→ **Task to complete**
Type out every line of the records below word for word, leaving out the pictures.
------ Material for this exercise
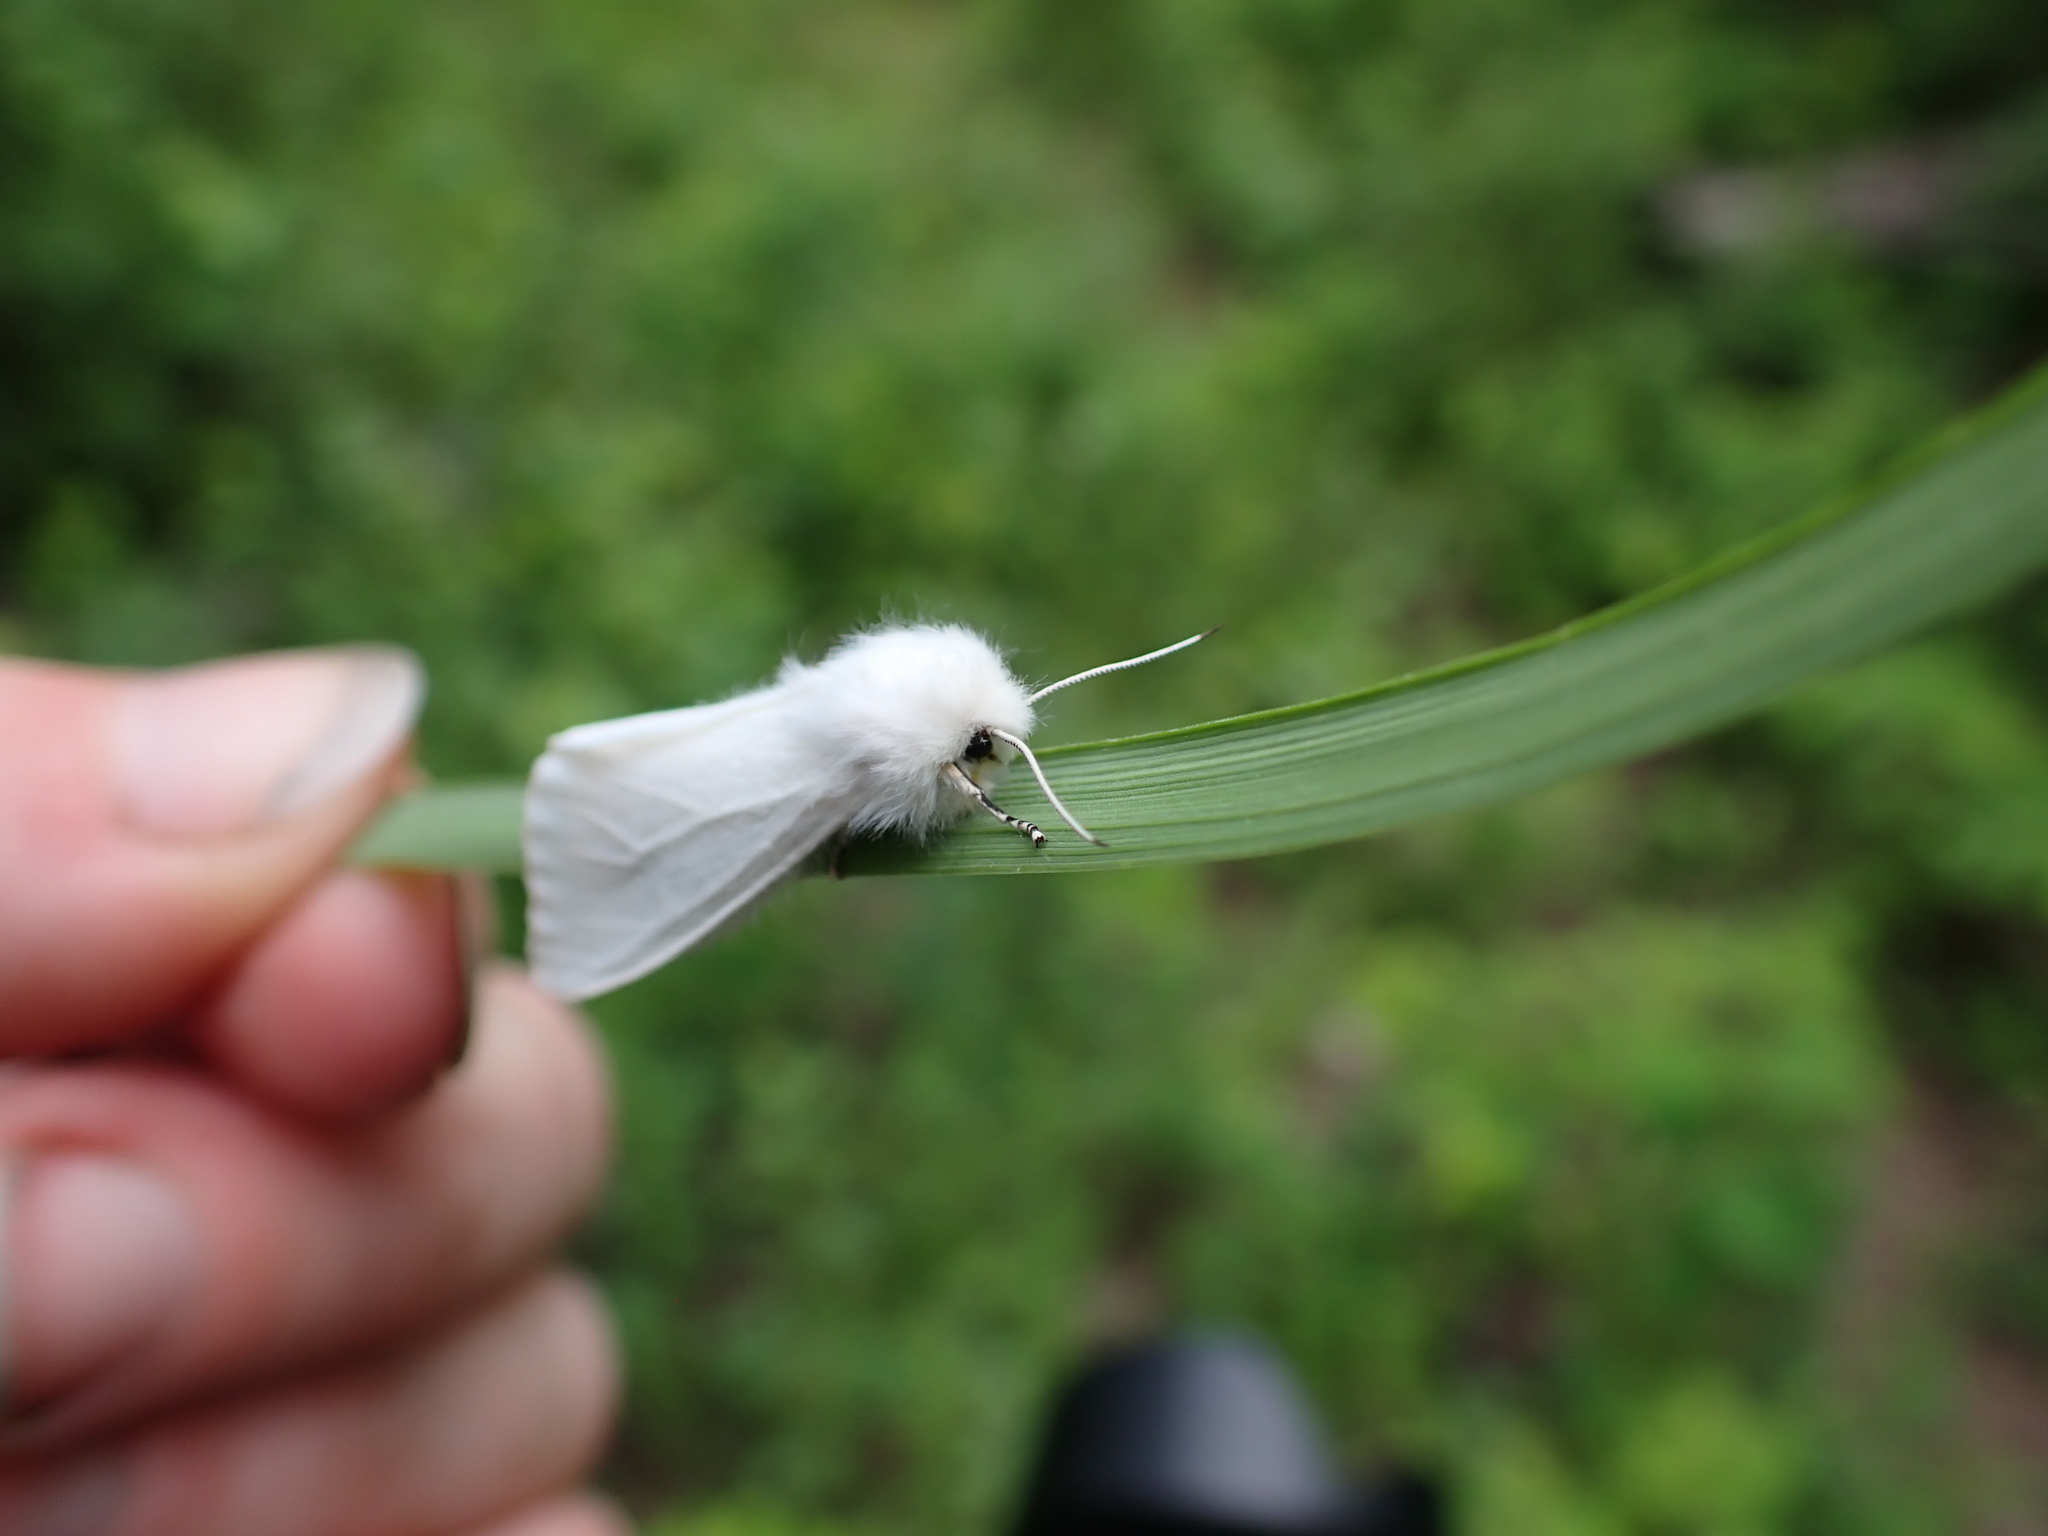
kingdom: Animalia
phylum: Arthropoda
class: Insecta
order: Lepidoptera
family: Erebidae
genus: Hyphantria
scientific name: Hyphantria cunea
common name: American white moth
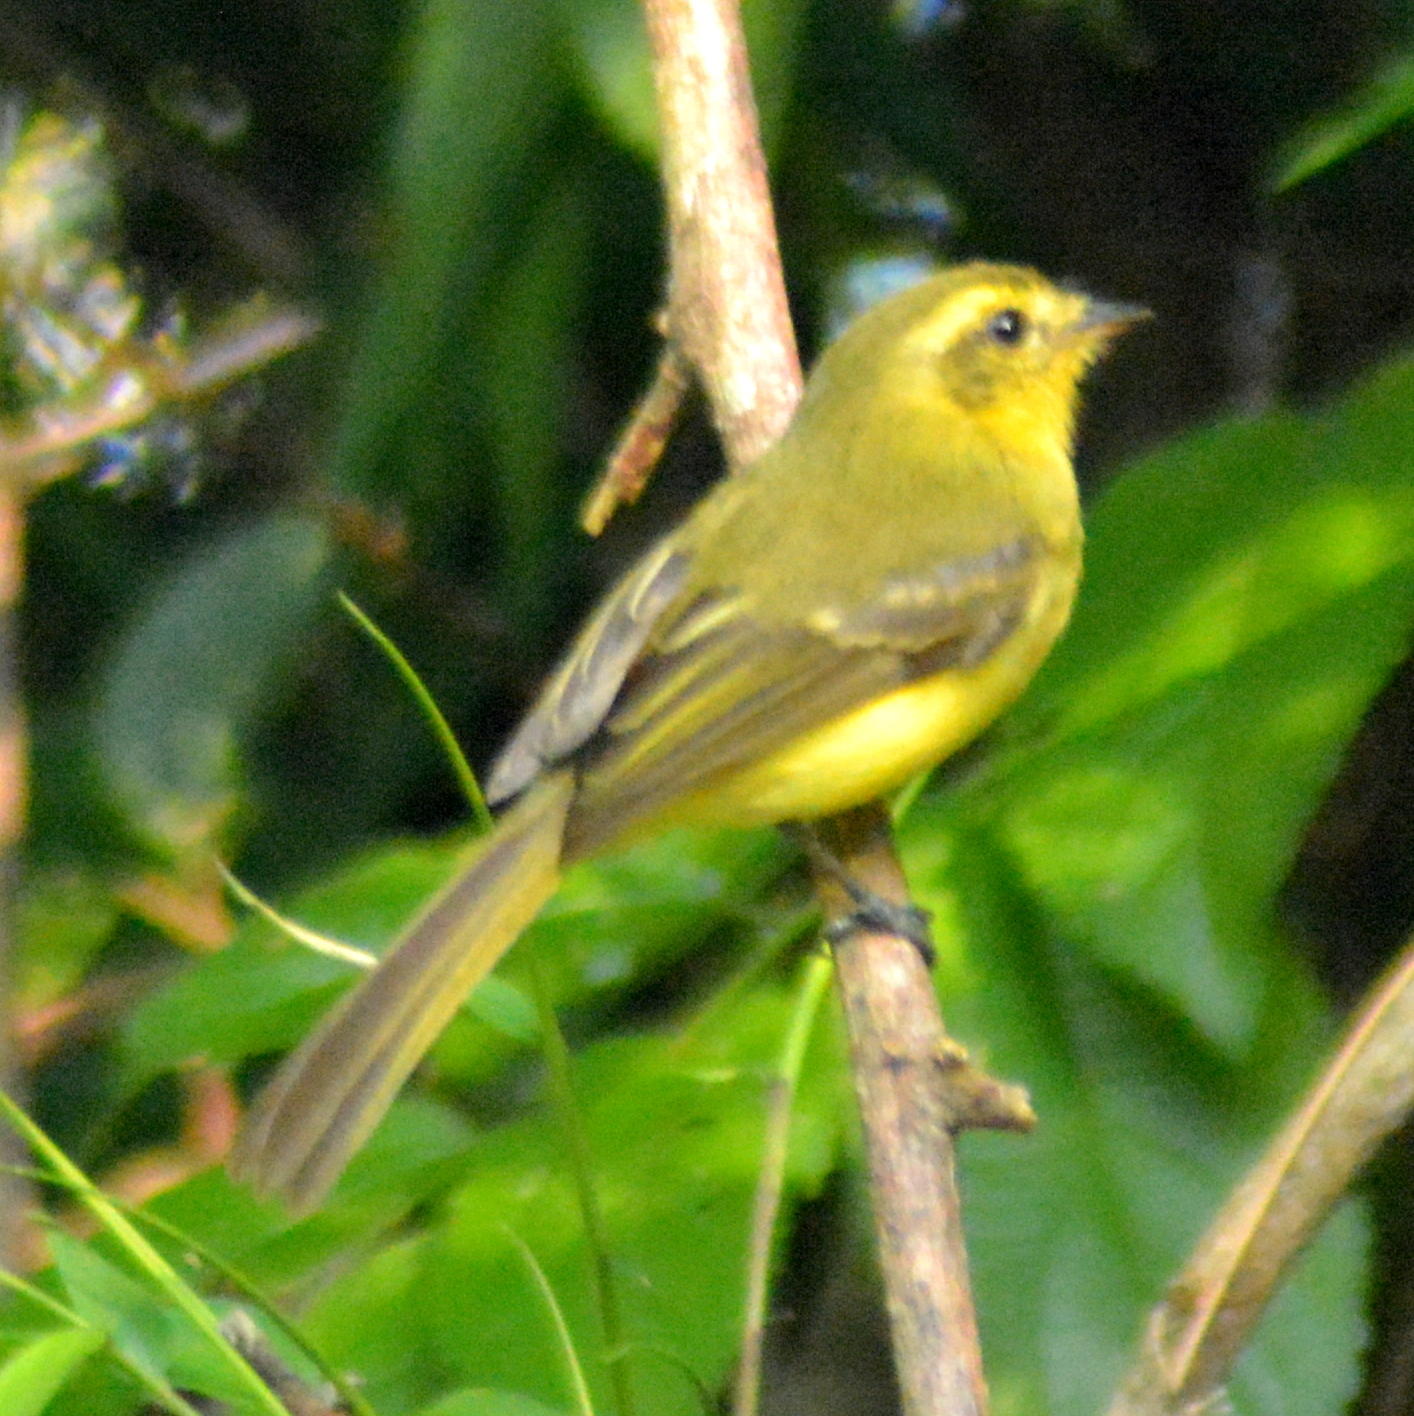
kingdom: Animalia
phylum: Chordata
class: Aves
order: Passeriformes
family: Tyrannidae
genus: Capsiempis
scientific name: Capsiempis flaveola
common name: Yellow tyrannulet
------------
→ **Task solution**
kingdom: Animalia
phylum: Arthropoda
class: Insecta
order: Lepidoptera
family: Erebidae
genus: Hyphantria
scientific name: Hyphantria cunea
common name: American white moth
kingdom: Animalia
phylum: Chordata
class: Aves
order: Passeriformes
family: Tyrannidae
genus: Capsiempis
scientific name: Capsiempis flaveola
common name: Yellow tyrannulet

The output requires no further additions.